=== Parts of the exercise ===
(1) In the regression notebook, what are the independent features called?
(2) From the regression notebook, return the part that opens with the words containing "The dependent features" and closes with "inputs, or predictors.".
(3) Resume the regression notebook after its last sentence.

── Source passage

In [1]:
%load_ext nb_black

import warnings

warnings.filterwarnings("ignore", category=FutureWarning)

<IPython.core.display.Javascript object>

[Tutorial link](https://realpython.com/linear-regression-in-python/)

### Regression

Regression searches for relationships among variables.Generally, in regression analysis, you usually consider some phenomenon of interest and have a number of observations. Each observation has two or more features. Following the assumption that (at least) one of the features depends on the others, you try to establish a relation among them.

You need to find a function that maps some features or variables to others sufficiently well.

The dependent features are called the dependent variables, outputs, or responses.

The independent features are called the independent variables, inputs, or predictors.

────
── Data shown

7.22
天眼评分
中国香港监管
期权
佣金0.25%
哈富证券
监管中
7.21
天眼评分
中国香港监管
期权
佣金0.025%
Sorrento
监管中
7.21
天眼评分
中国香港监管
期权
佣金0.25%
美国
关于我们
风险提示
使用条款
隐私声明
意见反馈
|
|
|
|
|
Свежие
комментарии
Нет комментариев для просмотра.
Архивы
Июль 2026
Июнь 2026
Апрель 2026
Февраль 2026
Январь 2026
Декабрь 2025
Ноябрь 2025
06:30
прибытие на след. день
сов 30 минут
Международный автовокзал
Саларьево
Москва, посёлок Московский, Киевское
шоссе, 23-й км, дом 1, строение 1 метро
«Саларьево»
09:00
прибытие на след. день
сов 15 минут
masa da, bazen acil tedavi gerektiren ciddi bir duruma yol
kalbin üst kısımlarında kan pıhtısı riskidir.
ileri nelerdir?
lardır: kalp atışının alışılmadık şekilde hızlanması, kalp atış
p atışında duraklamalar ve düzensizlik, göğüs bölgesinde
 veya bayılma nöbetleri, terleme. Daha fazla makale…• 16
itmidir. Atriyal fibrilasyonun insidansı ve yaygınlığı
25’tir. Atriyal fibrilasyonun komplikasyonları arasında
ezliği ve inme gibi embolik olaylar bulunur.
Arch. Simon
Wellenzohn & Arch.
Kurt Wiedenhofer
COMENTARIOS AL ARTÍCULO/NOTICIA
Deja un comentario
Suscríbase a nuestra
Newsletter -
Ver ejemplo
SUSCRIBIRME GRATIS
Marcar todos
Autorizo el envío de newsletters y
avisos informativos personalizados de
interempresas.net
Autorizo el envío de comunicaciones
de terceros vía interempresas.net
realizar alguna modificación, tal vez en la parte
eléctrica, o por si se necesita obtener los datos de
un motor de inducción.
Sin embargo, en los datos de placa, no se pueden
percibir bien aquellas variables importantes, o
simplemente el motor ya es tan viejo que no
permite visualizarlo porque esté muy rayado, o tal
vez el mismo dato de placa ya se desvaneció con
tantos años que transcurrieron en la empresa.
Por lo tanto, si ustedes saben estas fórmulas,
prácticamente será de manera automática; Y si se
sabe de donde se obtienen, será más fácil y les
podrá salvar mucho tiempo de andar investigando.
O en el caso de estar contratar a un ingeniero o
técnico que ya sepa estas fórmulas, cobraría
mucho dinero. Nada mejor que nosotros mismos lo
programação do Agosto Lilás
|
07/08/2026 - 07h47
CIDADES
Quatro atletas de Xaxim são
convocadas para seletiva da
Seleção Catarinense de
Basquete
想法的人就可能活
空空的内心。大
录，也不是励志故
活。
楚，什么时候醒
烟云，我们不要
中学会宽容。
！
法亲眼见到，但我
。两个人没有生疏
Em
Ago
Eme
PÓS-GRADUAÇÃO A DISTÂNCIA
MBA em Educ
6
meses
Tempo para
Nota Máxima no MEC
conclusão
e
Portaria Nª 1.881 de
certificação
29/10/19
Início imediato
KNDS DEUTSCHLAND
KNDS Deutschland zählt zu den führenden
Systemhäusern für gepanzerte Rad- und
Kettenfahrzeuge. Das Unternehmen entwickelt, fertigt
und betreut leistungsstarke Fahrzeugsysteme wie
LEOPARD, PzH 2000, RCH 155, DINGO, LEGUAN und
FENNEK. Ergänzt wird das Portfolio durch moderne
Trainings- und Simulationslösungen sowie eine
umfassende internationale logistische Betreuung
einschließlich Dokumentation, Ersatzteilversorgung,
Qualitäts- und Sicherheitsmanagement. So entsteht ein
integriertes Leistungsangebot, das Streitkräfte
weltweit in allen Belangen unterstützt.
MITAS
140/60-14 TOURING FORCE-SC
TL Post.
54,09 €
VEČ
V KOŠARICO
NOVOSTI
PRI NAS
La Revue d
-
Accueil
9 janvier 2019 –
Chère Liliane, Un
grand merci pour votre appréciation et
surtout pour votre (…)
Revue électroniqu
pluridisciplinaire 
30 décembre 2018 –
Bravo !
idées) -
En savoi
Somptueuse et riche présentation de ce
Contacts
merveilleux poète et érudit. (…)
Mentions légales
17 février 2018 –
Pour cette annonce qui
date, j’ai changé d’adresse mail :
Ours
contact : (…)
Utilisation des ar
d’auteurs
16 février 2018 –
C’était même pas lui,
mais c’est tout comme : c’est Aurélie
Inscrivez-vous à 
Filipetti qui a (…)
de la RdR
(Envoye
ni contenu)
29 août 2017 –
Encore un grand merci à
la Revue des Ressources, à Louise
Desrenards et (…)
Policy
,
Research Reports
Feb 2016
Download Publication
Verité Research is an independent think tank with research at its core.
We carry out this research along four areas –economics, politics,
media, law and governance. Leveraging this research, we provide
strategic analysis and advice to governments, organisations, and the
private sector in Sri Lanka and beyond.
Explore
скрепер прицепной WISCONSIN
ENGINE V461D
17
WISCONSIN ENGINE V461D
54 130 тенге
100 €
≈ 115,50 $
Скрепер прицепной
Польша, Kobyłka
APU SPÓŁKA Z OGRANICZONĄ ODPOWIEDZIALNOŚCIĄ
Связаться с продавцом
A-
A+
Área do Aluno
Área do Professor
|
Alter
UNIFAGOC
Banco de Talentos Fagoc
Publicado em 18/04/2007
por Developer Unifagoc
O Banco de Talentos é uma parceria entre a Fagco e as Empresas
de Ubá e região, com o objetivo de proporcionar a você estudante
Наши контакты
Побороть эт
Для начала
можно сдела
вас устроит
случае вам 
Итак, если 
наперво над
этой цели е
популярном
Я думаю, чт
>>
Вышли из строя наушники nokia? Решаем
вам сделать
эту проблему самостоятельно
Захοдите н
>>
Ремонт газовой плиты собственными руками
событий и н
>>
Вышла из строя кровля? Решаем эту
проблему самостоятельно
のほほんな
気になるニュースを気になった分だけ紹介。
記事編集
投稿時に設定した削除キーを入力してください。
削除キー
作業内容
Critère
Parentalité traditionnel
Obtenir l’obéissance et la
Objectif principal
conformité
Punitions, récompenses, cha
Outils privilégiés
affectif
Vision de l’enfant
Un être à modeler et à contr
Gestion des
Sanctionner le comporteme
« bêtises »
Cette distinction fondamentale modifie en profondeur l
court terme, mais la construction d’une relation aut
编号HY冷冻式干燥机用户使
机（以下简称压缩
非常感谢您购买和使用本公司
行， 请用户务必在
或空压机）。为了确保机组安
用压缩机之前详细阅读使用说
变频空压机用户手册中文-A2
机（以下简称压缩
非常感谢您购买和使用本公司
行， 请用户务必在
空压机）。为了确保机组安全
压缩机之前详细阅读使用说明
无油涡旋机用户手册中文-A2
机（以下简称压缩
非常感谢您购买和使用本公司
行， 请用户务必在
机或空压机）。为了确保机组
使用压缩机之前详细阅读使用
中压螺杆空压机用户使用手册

────

=== Written responses ===
(1) They are called the independent variables, inputs, or predictors.

(2)
The dependent features are called the dependent variables, outputs, or responses.

The independent features are called the independent variables, inputs, or predictors.

(3)
Regression problems usually have one continuous and unbounded dependent variable. The inputs, however, can be continuous, discrete, or even categorical data such as gender, nationality, brand

You need regression to answer whether and how some phenomenon influences the other or how several variables are related. Regression is also useful when you want to forecast a response using a new set of predictors. For example, you could try to predict electricity consumption of a household for the next hour given the outdoor temperature, time of day, and number of residents in that household.

### Linear Regression

Linear regression calculates the estimators of the regression coefficients or simply the predicted weights, denoted with 𝑏₀, 𝑏₁, …, 𝑏ᵣ. They define the estimated regression function 𝑓(𝐱) = 𝑏₀ + 𝑏₁𝑥₁ + ⋯ + 𝑏ᵣ𝑥ᵣ. This function should capture the dependencies between the inputs and output sufficiently well.

The estimated or predicted response, 𝑓(𝐱ᵢ), for each observation 𝑖 = 1, …, 𝑛, should be as close as possible to the corresponding actual response 𝑦ᵢ. The differences 𝑦ᵢ - 𝑓(𝐱ᵢ) for all observations 𝑖 = 1, …, 𝑛, are called the residuals. Regression is about determining the best predicted weights, that is the weights corresponding to the smallest residuals.

To get the best weights, you usually minimize the sum of squared residuals (SSR) for all observations 𝑖 = 1, …, 𝑛: SSR = Σᵢ(𝑦ᵢ - 𝑓(𝐱ᵢ))². This approach is called the method of ordinary least squares.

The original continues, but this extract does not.